There is abundant geological evidence for large volumes of liquid water having formed fluvial features and hydrated minerals early in Mars’ history, approximating a ~100–1500 global equivalent layer (GEL) in meters. Today, most water is stored in the polar cap or subsurface ice and amounts to only 20-40 m GEL of water. Previous studies have suggested that Mars may have experienced significant water loss due to exospheric escape processes. As the atmosphere at 4.1 Ga had a D/H composition of 2-4 x SMOW (standard mean ocean water) and now has a composition of 5-10 x SMOW, it is clear that the Martian atmosphere has been fractionated significantly. However, measured and modeled current H atmospheric escape fluxes alone cannot fractionate a large water reservoir to present-day D/H >5 × SMOW.
To resolve these discrepancies, we developed a comprehensive water budget and D/H model that integrates all major water sinks and sources, including crustal hydration and volcanic degassing, which had not been considered by previous studies. We modelled possible past escape fluxes independently using KINETICS that permitted a range of ~1025–5×1029 H/s, 0.1–1000× the present-day escape flux. The D/H of the water inventory increases rapidly through the Noachian in all possible simulations due to the combination of quickly diminished reservoir size through crustal hydration and fractionation by atmospheric escape. By contrast, the D/H evolution during the Hesperian is relatively unconstrained because models with low total volcanic outgassing (10-20 m GEL) result in D/H increases while models with high outgassing (60-120 m GEL) result in D/H decreasing or staying approximately constant.

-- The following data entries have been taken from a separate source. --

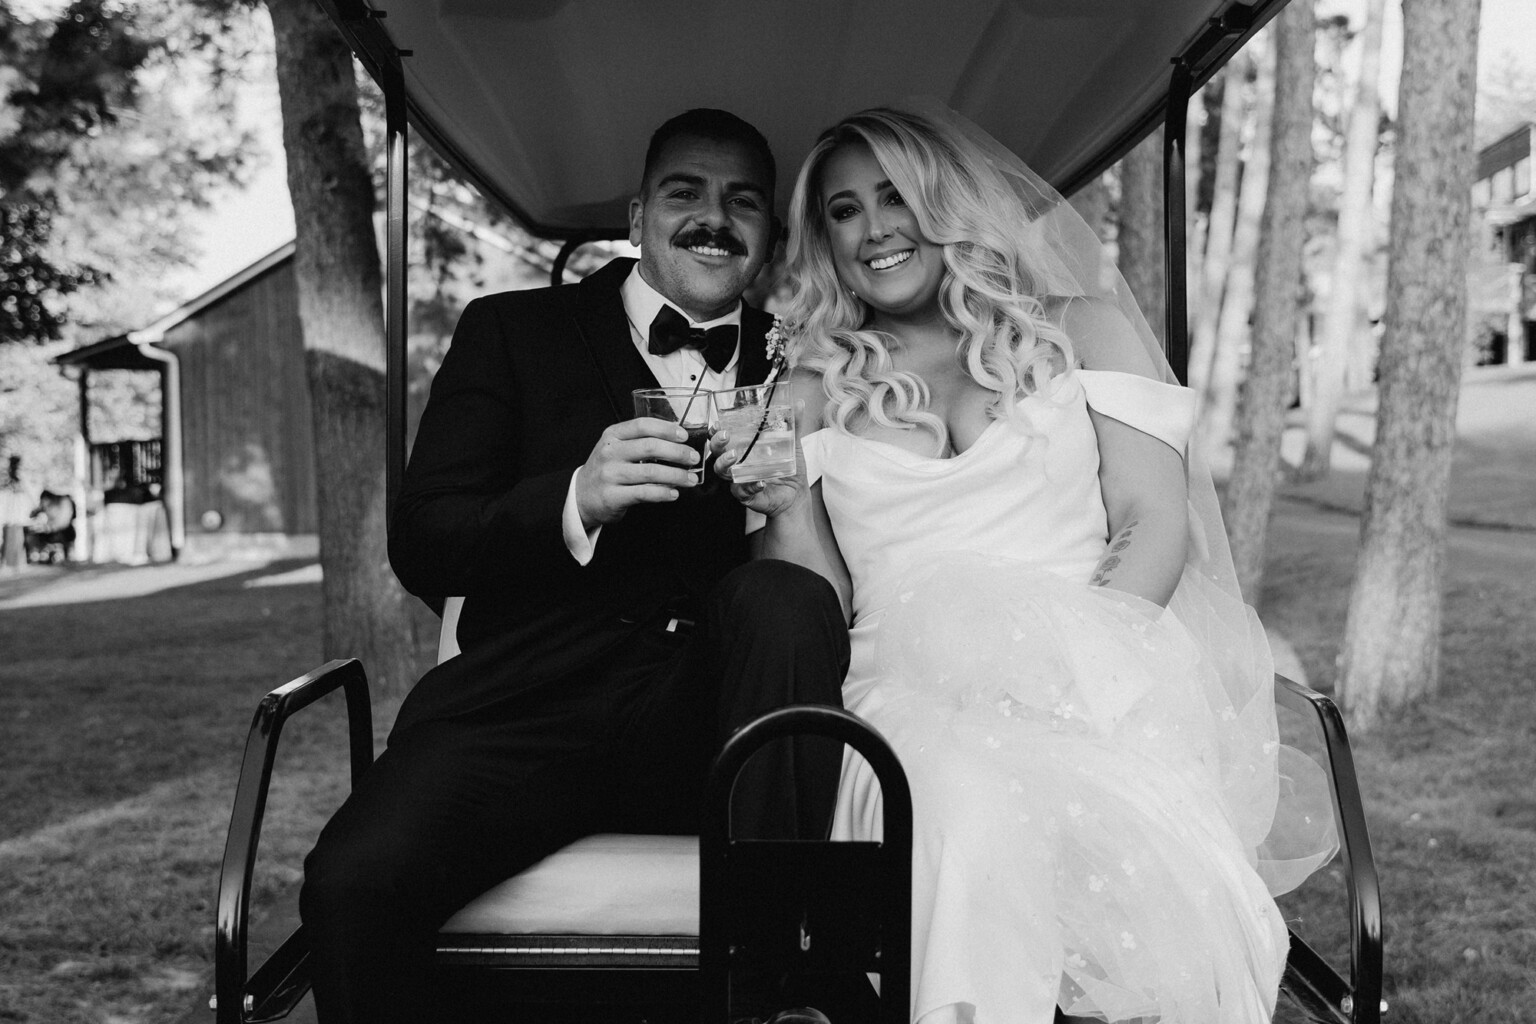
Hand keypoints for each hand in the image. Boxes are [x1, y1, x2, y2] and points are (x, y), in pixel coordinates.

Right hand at [574, 417, 700, 526]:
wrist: (581, 495)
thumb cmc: (607, 469)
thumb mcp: (616, 447)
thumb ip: (640, 441)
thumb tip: (678, 440)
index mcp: (613, 435)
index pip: (642, 425)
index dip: (666, 429)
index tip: (684, 436)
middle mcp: (610, 452)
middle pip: (650, 447)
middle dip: (677, 452)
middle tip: (693, 458)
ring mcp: (610, 475)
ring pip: (651, 472)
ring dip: (676, 475)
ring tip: (690, 479)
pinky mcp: (612, 496)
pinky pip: (644, 493)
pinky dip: (663, 493)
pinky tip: (674, 493)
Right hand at [711, 428, 806, 517]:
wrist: (796, 495)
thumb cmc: (789, 469)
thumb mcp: (792, 444)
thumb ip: (794, 424)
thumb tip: (799, 403)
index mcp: (744, 449)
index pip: (723, 439)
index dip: (716, 431)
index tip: (718, 424)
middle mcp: (738, 464)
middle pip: (717, 453)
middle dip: (717, 444)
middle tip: (725, 436)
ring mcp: (740, 479)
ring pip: (723, 472)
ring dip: (725, 463)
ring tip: (734, 457)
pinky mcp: (747, 495)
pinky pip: (742, 491)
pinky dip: (750, 486)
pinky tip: (760, 482)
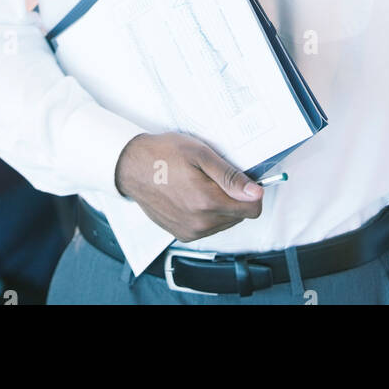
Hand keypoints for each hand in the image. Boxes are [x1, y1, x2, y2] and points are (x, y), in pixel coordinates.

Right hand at [114, 132, 262, 241]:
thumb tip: (256, 192)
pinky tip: (193, 195)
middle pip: (239, 216)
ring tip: (201, 183)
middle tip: (215, 176)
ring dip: (221, 205)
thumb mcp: (200, 154)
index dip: (252, 192)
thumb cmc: (163, 155)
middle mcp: (201, 223)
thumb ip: (230, 176)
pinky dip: (207, 213)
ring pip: (225, 222)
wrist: (132, 167)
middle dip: (235, 196)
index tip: (243, 179)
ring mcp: (191, 231)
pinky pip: (209, 228)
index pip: (252, 209)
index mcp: (207, 201)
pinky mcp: (183, 235)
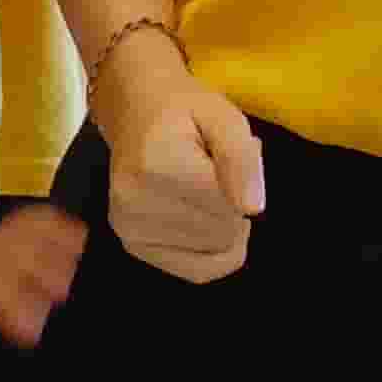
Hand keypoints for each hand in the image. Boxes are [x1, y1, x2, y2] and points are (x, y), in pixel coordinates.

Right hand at [91, 30, 263, 283]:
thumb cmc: (184, 111)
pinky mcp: (132, 244)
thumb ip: (241, 158)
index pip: (231, 209)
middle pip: (224, 235)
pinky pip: (196, 271)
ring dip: (219, 227)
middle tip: (212, 175)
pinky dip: (210, 251)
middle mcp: (136, 202)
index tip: (225, 163)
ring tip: (199, 191)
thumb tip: (253, 209)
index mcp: (159, 165)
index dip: (243, 189)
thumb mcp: (224, 116)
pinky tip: (200, 223)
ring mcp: (129, 227)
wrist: (134, 110)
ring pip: (214, 253)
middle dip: (232, 208)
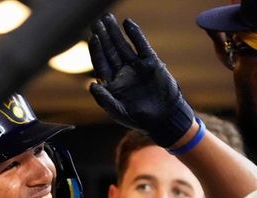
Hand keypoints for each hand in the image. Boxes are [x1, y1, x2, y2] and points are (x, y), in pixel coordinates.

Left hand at [88, 13, 193, 147]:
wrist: (164, 119)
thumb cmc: (139, 119)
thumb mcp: (119, 112)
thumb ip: (105, 100)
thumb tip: (91, 85)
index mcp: (112, 83)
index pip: (101, 62)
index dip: (97, 50)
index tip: (94, 37)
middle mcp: (122, 72)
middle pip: (110, 50)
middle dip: (104, 36)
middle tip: (98, 22)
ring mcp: (136, 66)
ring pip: (123, 46)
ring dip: (116, 33)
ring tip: (108, 18)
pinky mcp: (151, 63)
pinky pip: (141, 46)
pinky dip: (135, 35)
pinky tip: (128, 24)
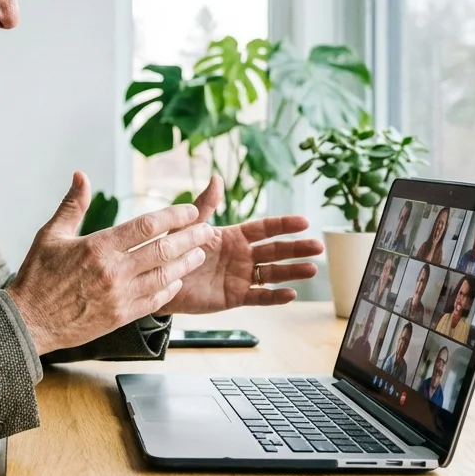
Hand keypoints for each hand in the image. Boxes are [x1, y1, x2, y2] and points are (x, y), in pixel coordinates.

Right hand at [6, 172, 217, 354]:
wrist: (29, 322)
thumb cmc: (37, 277)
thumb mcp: (50, 235)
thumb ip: (72, 205)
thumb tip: (81, 176)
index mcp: (98, 247)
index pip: (146, 226)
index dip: (173, 216)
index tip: (190, 210)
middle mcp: (113, 272)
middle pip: (163, 250)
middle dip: (190, 238)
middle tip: (207, 229)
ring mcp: (120, 296)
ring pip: (164, 276)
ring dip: (186, 263)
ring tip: (199, 253)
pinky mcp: (120, 317)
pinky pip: (154, 301)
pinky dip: (168, 288)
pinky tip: (177, 280)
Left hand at [157, 176, 323, 314]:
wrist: (156, 280)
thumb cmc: (171, 249)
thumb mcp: (188, 226)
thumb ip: (205, 205)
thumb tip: (217, 178)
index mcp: (233, 236)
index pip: (264, 229)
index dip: (283, 225)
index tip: (304, 221)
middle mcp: (241, 256)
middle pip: (275, 251)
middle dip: (296, 248)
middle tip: (318, 247)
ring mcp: (240, 277)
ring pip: (272, 274)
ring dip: (292, 272)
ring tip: (312, 269)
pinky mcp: (234, 297)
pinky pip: (258, 297)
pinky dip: (274, 297)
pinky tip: (291, 294)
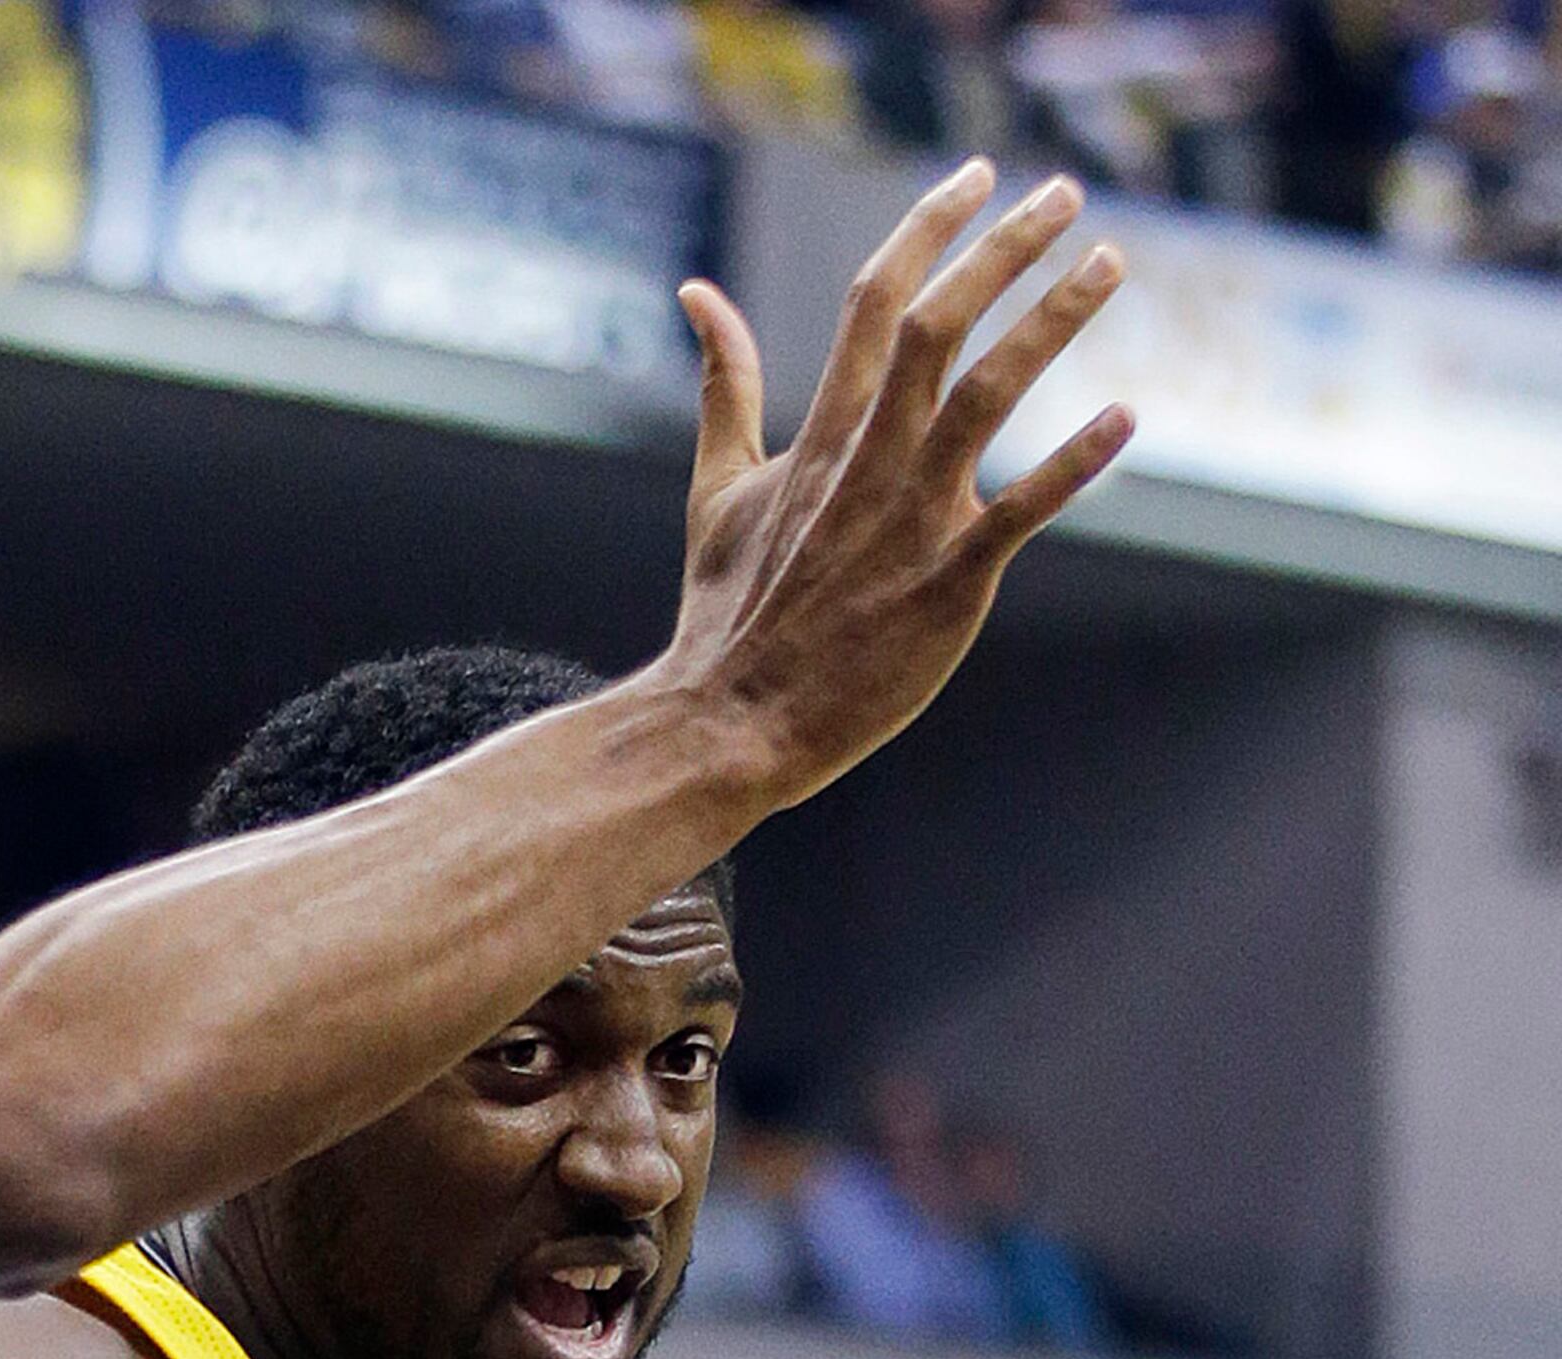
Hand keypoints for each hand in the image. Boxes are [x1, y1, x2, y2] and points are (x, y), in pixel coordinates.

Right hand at [659, 161, 1132, 808]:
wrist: (729, 718)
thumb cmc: (728, 608)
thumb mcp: (715, 485)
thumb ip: (724, 384)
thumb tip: (698, 293)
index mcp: (819, 433)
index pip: (875, 299)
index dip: (929, 226)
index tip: (978, 176)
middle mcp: (867, 461)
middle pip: (939, 323)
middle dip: (1004, 248)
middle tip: (1065, 192)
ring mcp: (908, 520)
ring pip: (987, 394)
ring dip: (1052, 320)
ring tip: (1111, 262)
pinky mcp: (948, 584)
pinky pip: (1022, 513)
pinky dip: (1073, 463)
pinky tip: (1125, 415)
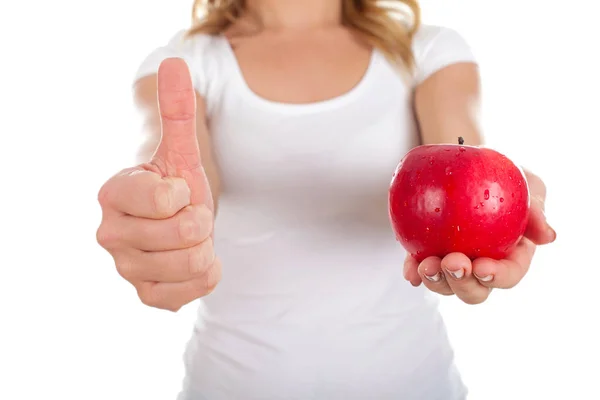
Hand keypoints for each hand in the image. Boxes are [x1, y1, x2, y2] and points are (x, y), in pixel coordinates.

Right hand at [96, 58, 220, 311]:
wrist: (176, 219)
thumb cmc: (176, 181)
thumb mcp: (181, 147)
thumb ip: (177, 110)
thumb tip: (175, 62)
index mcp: (112, 193)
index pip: (167, 198)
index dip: (187, 192)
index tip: (177, 190)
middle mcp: (110, 233)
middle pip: (186, 233)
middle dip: (201, 220)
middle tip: (187, 215)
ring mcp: (126, 267)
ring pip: (193, 263)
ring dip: (205, 247)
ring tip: (189, 237)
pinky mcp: (145, 294)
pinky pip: (188, 294)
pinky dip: (205, 276)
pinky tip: (194, 260)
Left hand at [403, 169, 555, 304]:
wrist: (469, 166)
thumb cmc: (506, 179)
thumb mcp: (527, 187)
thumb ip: (536, 209)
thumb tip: (547, 237)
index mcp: (511, 257)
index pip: (508, 275)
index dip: (496, 276)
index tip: (482, 267)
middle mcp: (481, 267)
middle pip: (474, 289)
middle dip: (462, 283)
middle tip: (452, 263)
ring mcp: (453, 264)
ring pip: (445, 284)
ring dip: (435, 280)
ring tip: (426, 265)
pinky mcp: (427, 254)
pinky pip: (419, 267)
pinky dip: (413, 271)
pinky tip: (409, 271)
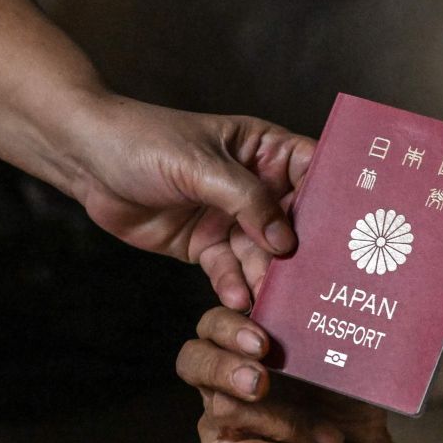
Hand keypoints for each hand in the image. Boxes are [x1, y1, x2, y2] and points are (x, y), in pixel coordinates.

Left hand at [69, 96, 313, 309]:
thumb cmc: (143, 142)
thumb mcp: (200, 166)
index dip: (337, 197)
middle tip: (321, 281)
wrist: (84, 161)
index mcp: (265, 151)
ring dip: (269, 277)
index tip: (358, 229)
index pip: (314, 171)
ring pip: (264, 255)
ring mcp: (233, 219)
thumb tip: (286, 240)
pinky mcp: (207, 247)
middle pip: (295, 223)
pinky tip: (239, 299)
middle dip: (305, 251)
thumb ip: (248, 201)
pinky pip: (230, 271)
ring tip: (276, 300)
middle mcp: (257, 187)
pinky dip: (235, 286)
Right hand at [176, 307, 397, 442]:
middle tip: (263, 380)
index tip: (253, 322)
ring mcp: (219, 423)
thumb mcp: (346, 368)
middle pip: (193, 359)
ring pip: (227, 409)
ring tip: (331, 439)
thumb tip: (322, 308)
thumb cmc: (348, 404)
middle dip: (225, 365)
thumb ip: (324, 338)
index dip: (226, 319)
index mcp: (248, 345)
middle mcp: (225, 380)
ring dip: (287, 424)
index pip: (216, 321)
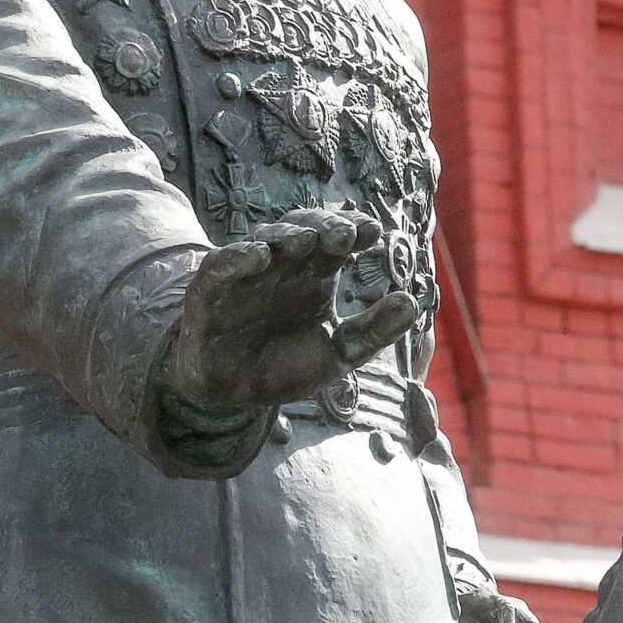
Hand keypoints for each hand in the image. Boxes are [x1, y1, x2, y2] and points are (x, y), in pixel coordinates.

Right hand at [152, 208, 419, 472]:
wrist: (231, 396)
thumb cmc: (284, 366)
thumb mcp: (337, 352)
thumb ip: (373, 331)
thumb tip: (412, 303)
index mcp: (314, 273)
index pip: (338, 237)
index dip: (356, 227)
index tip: (376, 231)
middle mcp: (282, 266)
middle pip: (304, 228)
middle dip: (324, 225)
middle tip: (346, 233)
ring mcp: (246, 276)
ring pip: (264, 240)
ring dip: (286, 236)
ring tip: (307, 241)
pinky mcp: (210, 295)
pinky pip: (218, 268)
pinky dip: (236, 258)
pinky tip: (258, 255)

Simulations from this model reproduce early Noachian water reservoir volumes of 100-1500 m global layers, simultaneously compatible with geologic estimates of water, protoatmospheric water volumes, estimates of loss rates, and observed D/H evolution. Water availability decreased 40-95% over the Noachian (~4.1–3.7 Ga), while Amazonian (<1.5-3.0 Ga) water availability was similar to today. The majority of simulations are compatible with a 100-150 m GEL Hesperian ocean, while only endmember simulations are compatible with a 550 m GEL Noachian ocean. Between 30-99% of Martian water was to lost not to space, but to crustal hydration, highlighting irreversible chemical weathering’s crucial role in increasing aridity and reducing long-term habitability of terrestrial planets.